On first run, the package downloads the default model automatically:

- URL: `https://download.shotai.io/model/shot-detection/transnetv2_open_fp16.onnx`
- cache dir:
  - Linux/macOS: `~/.cache/shot-detection/models/`
  - Windows: `%LOCALAPPDATA%\\shot-detection\\models\\`

You can override the cache root with `SHOT_DETECTION_CACHE_DIR`.

## Usage

```python
from shot_detection import ShotDetector

detector = ShotDetector()
shots = detector.detect("/path/to/video.mp4")

for shot in shots:
    print(shot.start_ms, shot.end_ms)
```

## Advanced usage

```python
from shot_detection import detect_shots

shots = detect_shots(
    video_path="/path/to/video.mp4",
    threshold=0.5,
    min_shot_duration_ms=500,
)
```

## Custom model path

```python
from shot_detection import ShotDetector

detector = ShotDetector(model_path="/path/to/custom-transnetv2.onnx")
```

## Notes

- The package expects the ONNX model input to accept 100-frame windows at `48x27` RGB.
- `ffmpeg` decode is adaptive: it prefers system-native hardware decoding when available and falls back to software decoding automatically.
- CUDA is intentionally not part of the default decode plan.
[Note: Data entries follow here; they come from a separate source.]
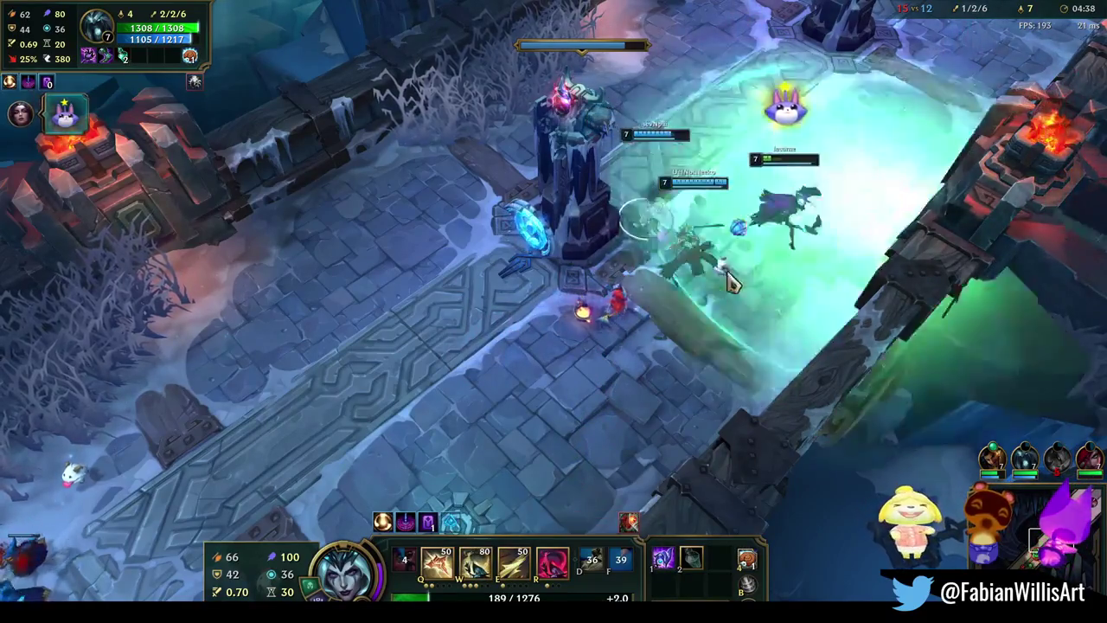
right_click(725, 282)
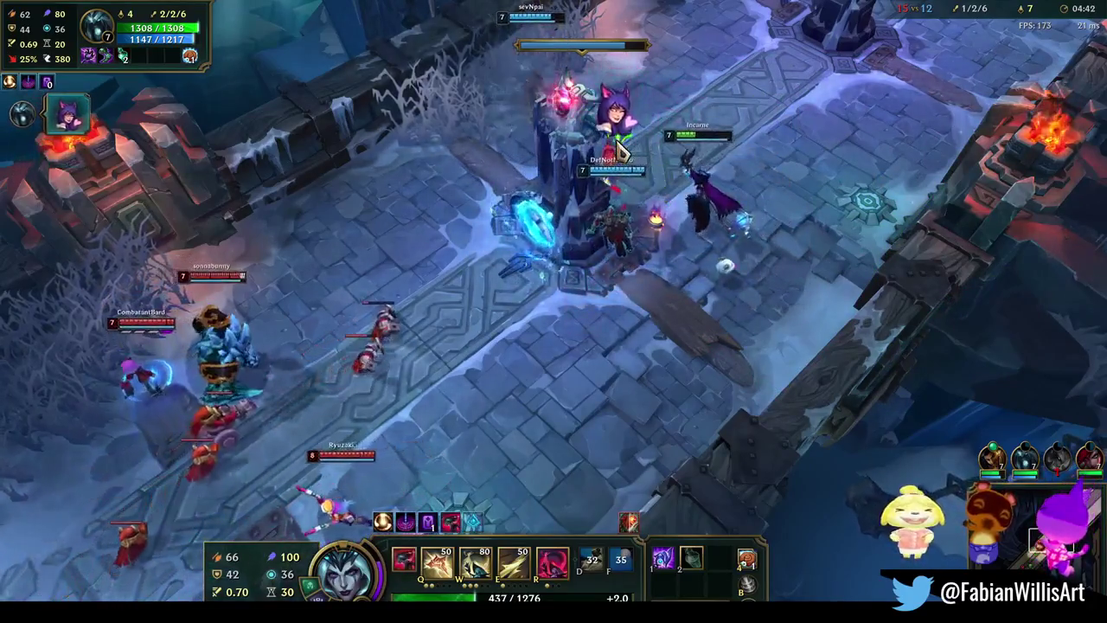
key("q")
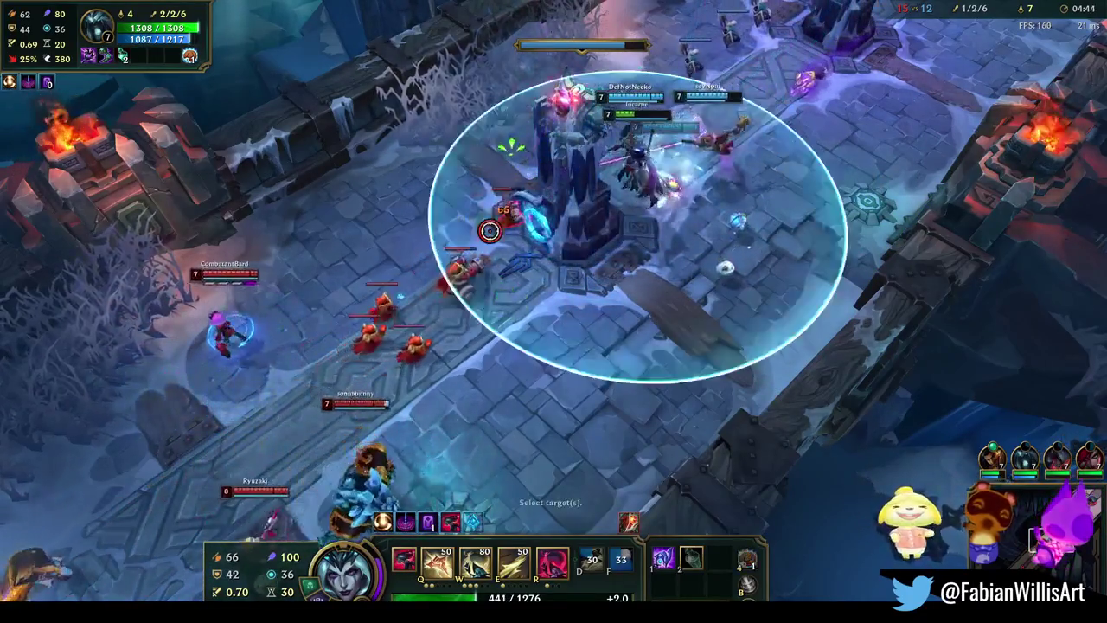
right_click(510, 216)
left_click(441, 271)
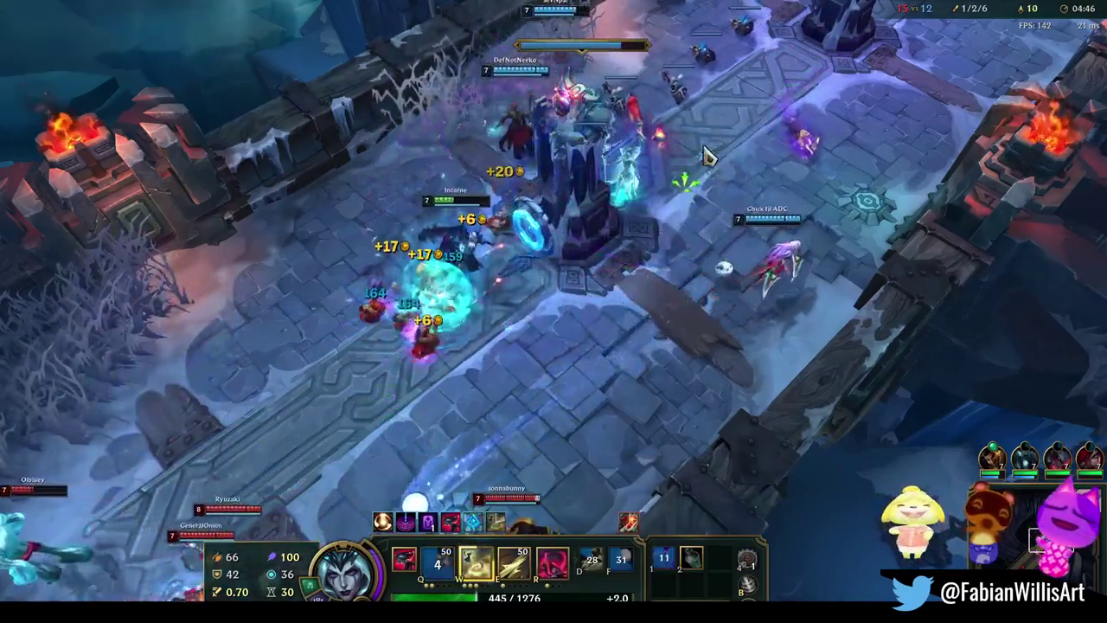
right_click(718, 333)
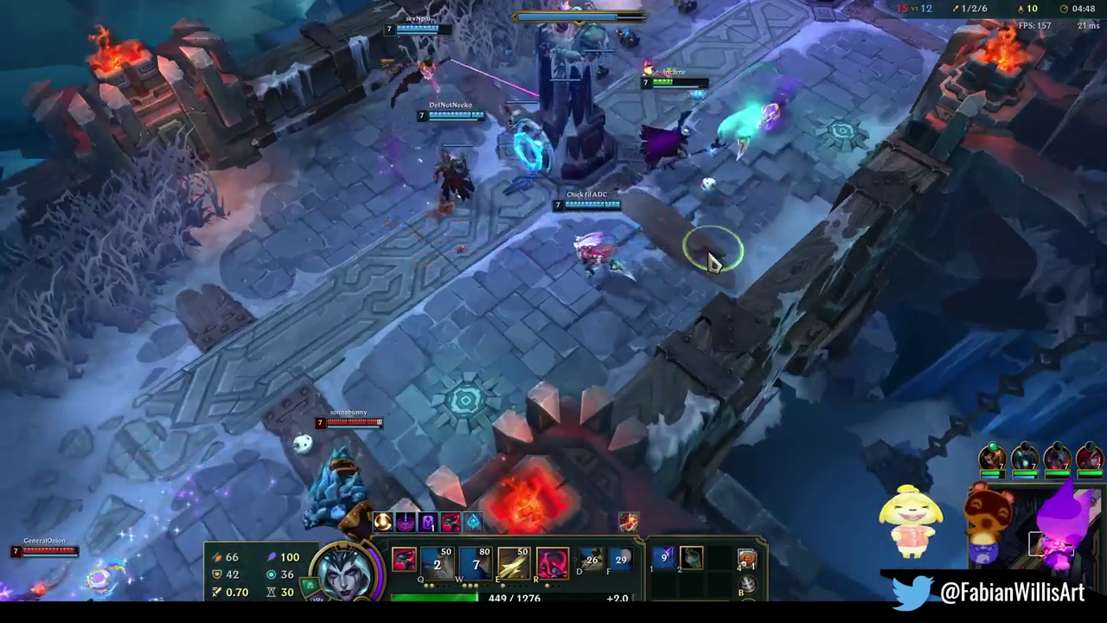
right_click(697, 302)
right_click(645, 297)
## Integration with Seeknetic SDK

If you want to run shot-level embedding or tagging jobs after boundary detection, you can combine this package with the [Seeknetic Python SDK](https://pypi.org/project/seeknetic/).

For the full workflow, see [docs/seeknetic-sdk-integration.md](docs/seeknetic-sdk-integration.md).

Install the SDK separately:

```bash
pip install seeknetic
```

Set `SEEKNETIC_API_KEY` before calling the SDK:

```bash
export SEEKNETIC_API_KEY="your_api_key"
```

A paid Seeknetic account and API access are required. You can get an API key from [accounts.seeknetic.com](https://accounts.seeknetic.com/).

### Quick example

```python
import os
import uuid

from seeknetic import Seeknetic
from shot_detection import ShotDetector

video_path = "/path/to/video.mp4"
shots = ShotDetector().detect(video_path)
client = Seeknetic(api_key=os.environ["SEEKNETIC_API_KEY"])
submitted_requests = {}

for shot in shots:
    request_id = str(uuid.uuid4())
    submitted_requests[shot.index] = {
        "request_id": request_id,
        "start_ms": shot.start_ms,
        "end_ms": shot.end_ms,
    }

    upload = client.preprocess_and_upload(
        video_path=video_path,
        service="embedding",
        request_id=request_id,
        start_ms=shot.start_ms,
        end_ms=shot.end_ms,
    )

    client.video_embedding.encode_video.submit_async(
        tensor={
            "video_input_key": upload.r2_keys["video_input"],
            "audio_input_key": upload.r2_keys["audio_input"],
        },
        request_id=upload.request_id,
    )

print(submitted_requests)
```

For tagging, switch `service="embedding"` to `service="tagging"` and use `client.video_tagging.submit_async_job(...)`.